Final answer:
To find the critical points of the function x⁴(x-3)³, we need to find the values of x where the derivative of the function is equal to zero or undefined.
Step-by-step explanation:
To find critical points of a given function, we need to follow these steps:
1. Take the derivative of the function.
2. Set the derivative equal to zero and solve for x to find potential critical points.
3. Test if the function is defined for each value of x obtained in step 2 to confirm if they are indeed critical points. Let's find the critical points for the function: f(x) = x⁴(x-3)³
Step 1: Find the derivative of f(x) To differentiate this, we'll use the product rule. The product rule states that the derivative of a product of two functions is: d/dx [u(x) * v(x)] = u'(x)v(x) + u(x)v'(x) Let's differentiate the two functions separately and then apply the product rule: Let u(x) = x⁴ then u'(x) = 4x³ Let v(x) = (x-3)³ then v'(x) can be found by applying the chain rule: For (x-3)³ we have an outer function g(t) = t³ and inner function t(x) = x - 3 g'(t) = 3t² and t'(x) = 1 So v'(x) = g'(t(x)) * t'(x) = 3(x-3)² * 1 = 3(x-3)²
Now, apply the product rule: f'(x) = u'(x)v(x) + u(x)v'(x) = 4x³(x-3)³ + x⁴*3(x-3)²
Step 2: Set the derivative equal to zero Now we want to find the values of x where f'(x) = 0: 0 = 4x³(x-3)³ + x⁴*3(x-3)²
We can make this equation easier to solve by factoring out the common terms: 0 = x³(x-3)²[4(x-3) + 3x] Solve for x in each factor separately: From x³ = 0 : we get x = 0 From (x-3)² = 0 : we get x = 3 (since squaring any real number cannot give a negative result, so the only solution here is x = 3) From 4(x-3) + 3x = 0 : 4x - 12 + 3x = 0 7x - 12 = 0 7x = 12 x = 12/7 (approximately 1.714)
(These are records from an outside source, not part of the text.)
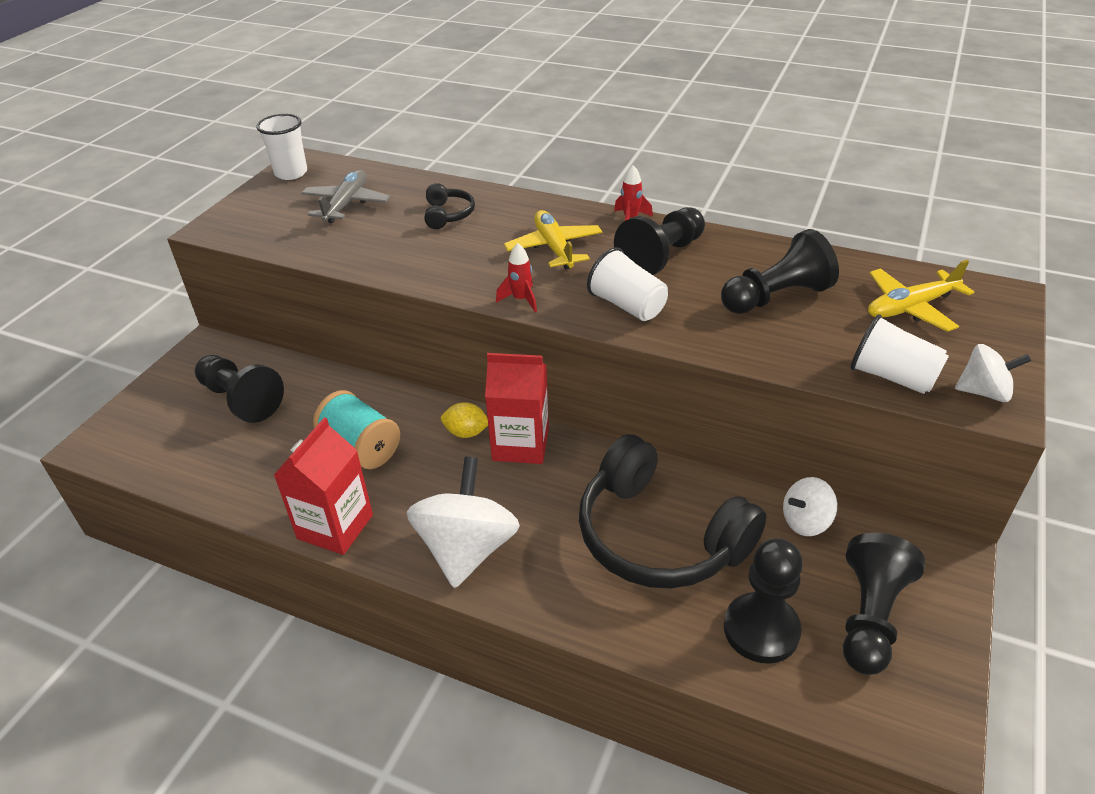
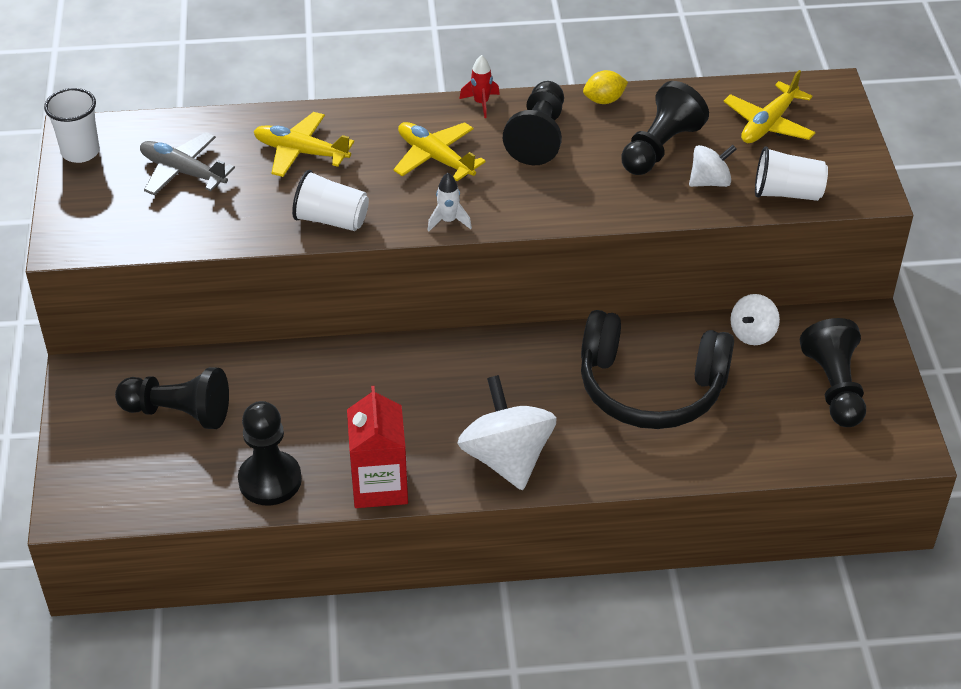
camera: 30 degrees left, 5 degrees up
grey plane [301,170,390,223] -> grey plane turned 45 degrees counterclockwise [140,132,235,195]
turquoise spool [313,390,400,469] -> none
black headphones [425,183,475,229] -> yellow plane [253,112,354,177]
yellow lemon [441,402,488,438] -> yellow lemon moved to [583,70,628,104]
red carton [485,353,549,464] -> none
red rocket [496,243,537,312] -> white rocket [427,173,472,232]
white cup [587,247,668,321] -> white cup moved to [292,170,369,231]
black pawn [724,539,803,664] -> black pawn moved to [238,401,302,506]
white spinning top [955,344,1031,402] -> white spinning top moved to [689,145,737,187]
Now we have our critical points: x = 0, x = 3, and x = 12/7.
Step 3: Confirm critical points Last step involves checking if the function is defined for all our critical points.
The function f(x) is a polynomial and is defined everywhere on the real number line, so all values we just found are indeed valid critical points. Thus, the critical points of the function f(x) = x⁴(x-3)³ are x = 0, x = 3, and x = 12/7.